Évitez aussi le sable de plage. Le sable destiné au mortier doit être propre et adapté à cet usage. À Oléron, la proximité de l’Atlantique n’en fait pas un matériau de chantier : les sels, les coquilles et la granulométrie non maîtrisée n’ont rien à faire sous un futur carrelage.

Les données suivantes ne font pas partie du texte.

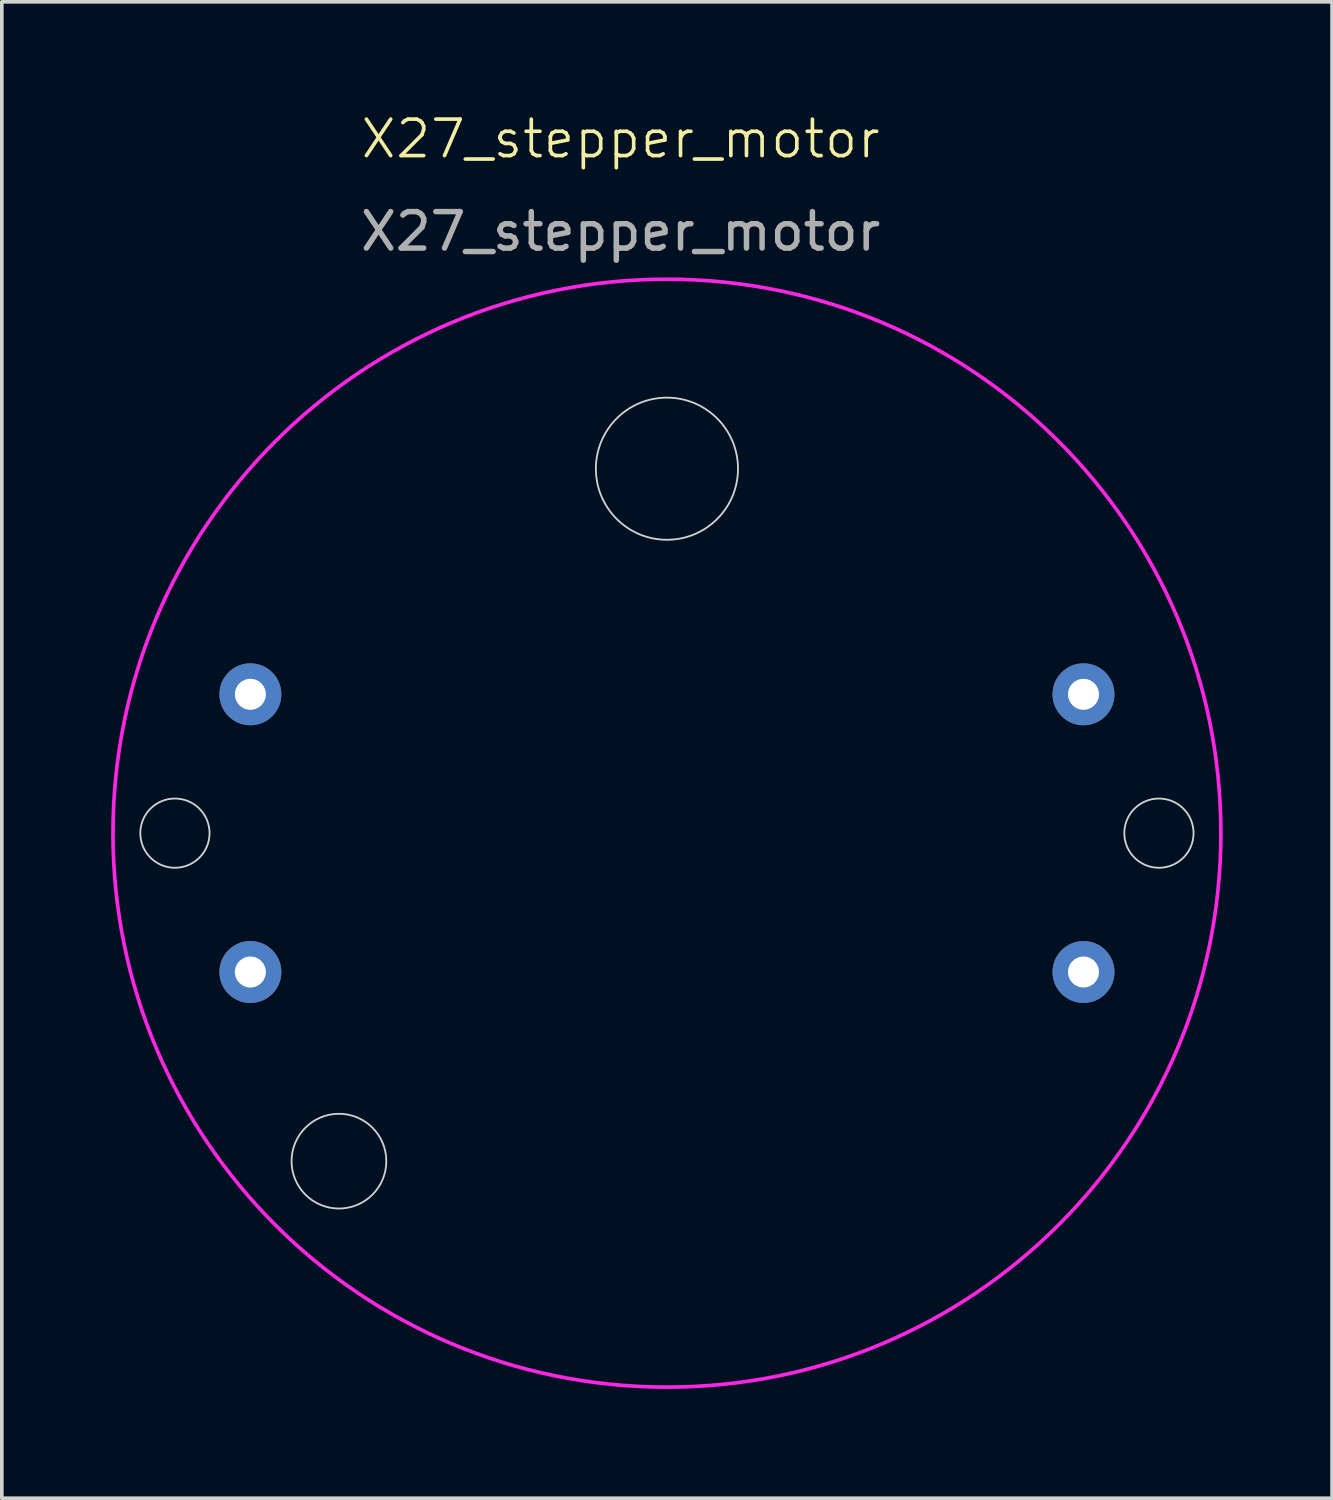
<source format=kicad_pcb>
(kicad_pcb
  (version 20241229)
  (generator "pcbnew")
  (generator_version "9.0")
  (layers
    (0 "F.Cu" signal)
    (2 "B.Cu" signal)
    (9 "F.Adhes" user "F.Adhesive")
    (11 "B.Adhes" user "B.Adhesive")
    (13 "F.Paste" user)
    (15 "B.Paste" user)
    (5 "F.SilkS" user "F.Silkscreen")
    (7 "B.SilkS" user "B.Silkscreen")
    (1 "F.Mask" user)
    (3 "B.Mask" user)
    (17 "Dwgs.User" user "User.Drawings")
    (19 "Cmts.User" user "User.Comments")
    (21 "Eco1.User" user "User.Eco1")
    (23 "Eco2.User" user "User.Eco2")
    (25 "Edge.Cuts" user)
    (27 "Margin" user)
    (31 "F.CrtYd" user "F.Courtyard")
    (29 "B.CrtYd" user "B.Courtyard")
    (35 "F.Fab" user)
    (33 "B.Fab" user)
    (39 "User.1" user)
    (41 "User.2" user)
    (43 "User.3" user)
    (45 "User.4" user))
  (footprint "X27_stepper_motor"
    (layer "F.Cu")
    (at 17.79 29.971)
    (property "Reference" "X27_stepper_motor" (at -3.81 -29.21 0) (unlocked yes) (layer "F.SilkS") (effects (font (size 1 1) (thickness 0.1))))
    (attr smd)
    (fp_circle (center -16.04 -10.16) (end -15.09 -10.16) (stroke (width 0.05) (type default)) (fill no) (layer "Edge.Cuts"))
    (fp_circle (center -11.54 -1.16) (end -10.24 -1.16) (stroke (width 0.05) (type default)) (fill no) (layer "Edge.Cuts"))
    (fp_circle (center -2.54 -20.16) (end -0.59 -20.16) (stroke (width 0.05) (type default)) (fill no) (layer "Edge.Cuts"))
    (fp_circle (center 10.96 -10.16) (end 11.91 -10.16) (stroke (width 0.05) (type default)) (fill no) (layer "Edge.Cuts"))
    (fp_circle (center -2.54 -10.16) (end 12.66 -10.16) (stroke (width 0.1) (type default)) (fill no) (layer "F.CrtYd"))
    (fp_text user "${REFERENCE}" (at -3.81 -26.67 0) (unlocked yes) (layer "F.Fab") (effects (font (size 1 1) (thickness 0.15))))
    (pad "1" thru_hole circle (at 8.89 -13.97) (size 1.7 1.7) (drill 0.85) (layers "*.Cu" "*.Mask"))
    (pad "2" thru_hole circle (at 8.89 -6.35) (size 1.7 1.7) (drill 0.85) (layers "*.Cu" "*.Mask"))
    (pad "3" thru_hole circle (at -13.97 -6.35) (size 1.7 1.7) (drill 0.85) (layers "*.Cu" "*.Mask"))
    (pad "4" thru_hole circle (at -13.97 -13.97) (size 1.7 1.7) (drill 0.85) (layers "*.Cu" "*.Mask")))
  (gr_rect
    (start -3 -3)
    (end 33.5 38.06)
    (stroke (width 0.1) (type default))
    (fill no)
    (layer "Edge.Cuts")))
</source>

Enfin, ne posez pas le revêtement selon un délai trouvé dans une règle générale. Le séchage varie avec la formulation, l’épaisseur, la ventilation et l’humidité ambiante. Suivez les prescriptions du mortier et du revêtement, puis faites contrôler l’humidité résiduelle lorsque le matériau de finition l’exige.
Pour une pièce simple, le bon départ tient donc en peu de mots : mesurez à plusieurs endroits, calculez le volume, partez sur 350 kg de ciment par m³ de sable sec et gardez l’eau sous contrôle. Le reste se joue dans la préparation. Quand le support est douteux ou que la chape repose sur un isolant ou un plancher chauffant, faites valider la composition avant d’ouvrir les sacs. Comme face à une marée montante, quelques repères posés au calme évitent beaucoup de précipitation.